Ele sentiu que finalmente podia deixar o luto. Mas como, depois de tantos anos? Em casa é que não seria. Decidido, abriu o roupeiro e escolheu a melhor peça.
O cheiro de naftalina do terno cinza que considerou apropriado logo deveria se atenuar. Na dúvida, duas borrifadas da água de colônia amadeirada nos pulsos, tão logo esfregadas no pescoço. Calçar as meias, os sapatos; abotoar o colarinho da camisa branca, dar o nó na gravata; ajeitar o bigode e os poucos fios do cabelo com gel. Ah sim! Não podia se esquecer do lenço… Fazia muito calor nos últimos dias.
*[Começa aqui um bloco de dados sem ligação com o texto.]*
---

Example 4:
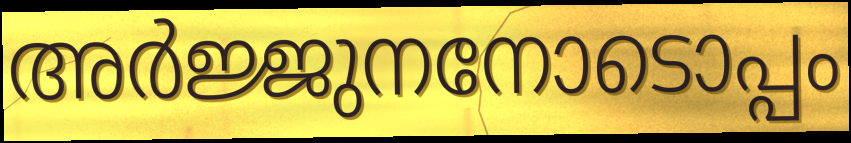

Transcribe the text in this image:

അർജ്ജുനനോടൊപ്പം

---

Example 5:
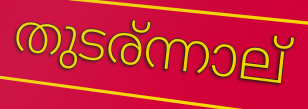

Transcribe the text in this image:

തുടര്ന്നാല്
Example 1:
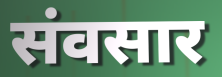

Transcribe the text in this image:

संवसार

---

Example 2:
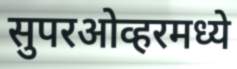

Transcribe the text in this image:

सुपरओव्हरमध्ये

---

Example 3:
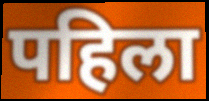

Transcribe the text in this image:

पहिला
Pronto! Ele estava pronto, mas para quê exatamente? Para tudo, talvez. Conferiu no espelho e concluiu que com a mão no bolso parecia de novo aquele que fora antigamente. Estava pronto para ser ele de novo. Talvez naquele recomeço vivesse uma grande aventura. Quem sabe trombasse na esquina com o amor? Parecia improvável, mas ele foi. Não esperando, mas começando a acreditar que sim, seria possível.
Mão direita no bolso, terno, bigode e cabelo alinhados. Tronco ereto, cabeça erguida. Agora era só esperar que ele, o sentimento, atravessasse a faixa de pedestres e viesse ao seu encontro. Quanto tempo demoraria? Quantos minutos ainda ficaria naquela incômoda posição? Bem mais do que o esperado.
Ele se esqueceu naquele dia que o amor, do jeito que as pessoas idealizam, não se acha, procura ou mesmo encontra. O amor, caprichoso como só ele é, acontece e quando menos se espera.